Cats have claws, and in the wild, they would use trees or other hard surfaces to groom said claws and hunt for prey. Thus indoor, domesticated felines will use whatever is at their disposal to play, groom, and maintenance their claws. That means your nice new expensive couch could be a victim. The best advice here is to get your kitten from an early age on a grooming routine to maintenance their claws. It should be noted that getting scratching posts and other toys that they can swat and play with is imperative. They can maintain their own claws even when domesticated, especially if you allow them outdoors regularly. They will find trees and other items to use in place of your furniture. Redirection to safer options for their claws is going to save your sanity and furniture.
Gifts of Dead Things
There are two prevailing theories on why cats will bring their human companions dead gifts. This behavior is more noted in female cats, who are likely to feed you and teach Yep, your feline might appear tame, but they have a long history of being in the wild with behaviors that have survived generations. The other reason is that they truly are presenting gifts to you as someone they appreciate. The best advice to curb their need to hunt and bring you dead is to redirect the behavior again. Provide toys and engagement items around the house they can hunt, pounce on and kill. Cats kept indoors versus out will also have less of a tendency to have these behaviors. Also, putting noisy items like a bell on their neck can limit their stealth ability to kill critters when they are outside.

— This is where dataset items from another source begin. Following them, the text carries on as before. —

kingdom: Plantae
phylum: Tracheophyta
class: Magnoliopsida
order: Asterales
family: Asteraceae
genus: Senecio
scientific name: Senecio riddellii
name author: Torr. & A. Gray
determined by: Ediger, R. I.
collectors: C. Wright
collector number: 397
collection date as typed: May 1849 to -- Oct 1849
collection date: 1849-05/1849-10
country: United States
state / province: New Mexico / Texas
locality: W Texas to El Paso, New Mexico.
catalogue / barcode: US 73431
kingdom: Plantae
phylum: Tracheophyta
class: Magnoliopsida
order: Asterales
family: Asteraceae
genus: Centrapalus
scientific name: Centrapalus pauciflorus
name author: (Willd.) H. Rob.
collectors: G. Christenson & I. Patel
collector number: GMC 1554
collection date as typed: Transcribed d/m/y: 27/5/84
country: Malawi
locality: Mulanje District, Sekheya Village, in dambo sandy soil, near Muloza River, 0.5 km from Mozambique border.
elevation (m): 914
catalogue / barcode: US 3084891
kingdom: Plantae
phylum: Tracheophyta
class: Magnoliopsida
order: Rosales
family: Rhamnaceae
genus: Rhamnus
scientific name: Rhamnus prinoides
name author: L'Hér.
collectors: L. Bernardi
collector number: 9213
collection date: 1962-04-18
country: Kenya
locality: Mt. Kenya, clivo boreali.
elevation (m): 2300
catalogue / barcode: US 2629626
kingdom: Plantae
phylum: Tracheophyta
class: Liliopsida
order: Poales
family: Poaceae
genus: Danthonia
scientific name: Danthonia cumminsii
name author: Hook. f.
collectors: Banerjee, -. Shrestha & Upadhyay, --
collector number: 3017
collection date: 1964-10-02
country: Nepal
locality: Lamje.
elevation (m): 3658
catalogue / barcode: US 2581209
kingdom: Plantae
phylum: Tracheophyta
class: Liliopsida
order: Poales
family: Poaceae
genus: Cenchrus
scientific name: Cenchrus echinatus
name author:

Whether your cat is bringing you dead critters, going to the bathroom in strange places, or simply destroying your furniture, you are now better equipped to interpret that behavior. Most of what your feline does will have some underlying health or long-bred behavioral roots. Many such inherent traits can be redirected by supplying appropriate cat-safe plants, scratching posts, and toys. These items feed their naturally curious nature, assuage their grooming needs, and most of all provide you peace of mind managing negative behaviors. With a bit of patience, finding the cause of behaviors, and a quick action plan to mitigate, you and your fur baby will be able to co-exist for years to come quite peacefully.